§ **What to work on**
Echo every line of the data below word for word, changing nothing.

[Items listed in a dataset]
§ §

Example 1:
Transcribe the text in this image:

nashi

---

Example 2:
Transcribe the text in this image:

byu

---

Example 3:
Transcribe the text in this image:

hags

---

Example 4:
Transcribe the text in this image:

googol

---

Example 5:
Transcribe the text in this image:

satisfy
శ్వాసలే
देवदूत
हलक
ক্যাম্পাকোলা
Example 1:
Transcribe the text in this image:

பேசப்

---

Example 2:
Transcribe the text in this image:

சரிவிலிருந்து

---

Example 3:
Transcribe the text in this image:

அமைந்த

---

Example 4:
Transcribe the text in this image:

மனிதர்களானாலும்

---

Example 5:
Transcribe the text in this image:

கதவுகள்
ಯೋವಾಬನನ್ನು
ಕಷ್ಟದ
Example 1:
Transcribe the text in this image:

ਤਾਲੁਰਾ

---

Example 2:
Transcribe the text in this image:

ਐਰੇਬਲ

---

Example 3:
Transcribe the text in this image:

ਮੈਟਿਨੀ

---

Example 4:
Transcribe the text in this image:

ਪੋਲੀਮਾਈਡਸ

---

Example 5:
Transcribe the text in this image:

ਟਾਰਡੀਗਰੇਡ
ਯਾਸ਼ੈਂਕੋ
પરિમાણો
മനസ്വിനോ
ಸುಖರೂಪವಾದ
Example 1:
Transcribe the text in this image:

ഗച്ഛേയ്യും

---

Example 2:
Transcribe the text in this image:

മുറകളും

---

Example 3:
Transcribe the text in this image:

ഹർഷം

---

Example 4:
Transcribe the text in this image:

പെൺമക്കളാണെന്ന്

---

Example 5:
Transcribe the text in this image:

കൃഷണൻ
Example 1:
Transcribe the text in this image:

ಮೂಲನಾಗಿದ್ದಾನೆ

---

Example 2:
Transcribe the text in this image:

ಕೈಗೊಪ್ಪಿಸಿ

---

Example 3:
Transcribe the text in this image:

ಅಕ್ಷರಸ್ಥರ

§ §

§ **Task answer**
Example 1:
Transcribe the text in this image:

nashi

---

Example 2:
Transcribe the text in this image:

byu

---

Example 3:
Transcribe the text in this image:

hags

---

Example 4:
Transcribe the text in this image:

googol

---

Example 5:
Transcribe the text in this image:

satisfy
శ్వాసలే
देवदूत
हलक
ক্যাম্পাকোলা
Example 1:
Transcribe the text in this image:

பேசப்

---

Example 2:
Transcribe the text in this image:

சரிவிலிருந்து

---

Example 3:
Transcribe the text in this image:

அமைந்த

---

Example 4:
Transcribe the text in this image:

மனிதர்களானாலும்

---

Example 5:
Transcribe the text in this image:

கதவுகள்
ಯೋವಾಬನನ್ನು
ಕಷ್ಟದ
Example 1:
Transcribe the text in this image:

ਤਾਲੁਰਾ

---

Example 2:
Transcribe the text in this image:

ਐਰੇਬਲ

---

Example 3:
Transcribe the text in this image:

ਮੈਟਿਨੀ

---

Example 4:
Transcribe the text in this image:

ਪੋਲੀਮਾਈਡਸ

---

Example 5:
Transcribe the text in this image:

ਟਾਰਡੀਗਰੇਡ
ਯਾਸ਼ੈਂਕੋ
પરિમાણો
മനസ്വിനോ
ಸುಖರೂಪವಾದ
Example 1:
Transcribe the text in this image:

ഗച്ഛേയ്യും

---

Example 2:
Transcribe the text in this image:

മുറകളും

---

Example 3:
Transcribe the text in this image:

ഹർഷം

---

Example 4:
Transcribe the text in this image:

പെൺമക്കളാണെന്ന്

---

Example 5:
Transcribe the text in this image:

കൃഷണൻ
Example 1:
Transcribe the text in this image:

ಮೂಲನಾಗಿದ್ದಾನೆ

---

Example 2:
Transcribe the text in this image:

ಕೈಗೊಪ್ಪಿಸಿ

---

Example 3:
Transcribe the text in this image:

ಅಕ್ಷರಸ್ಥರ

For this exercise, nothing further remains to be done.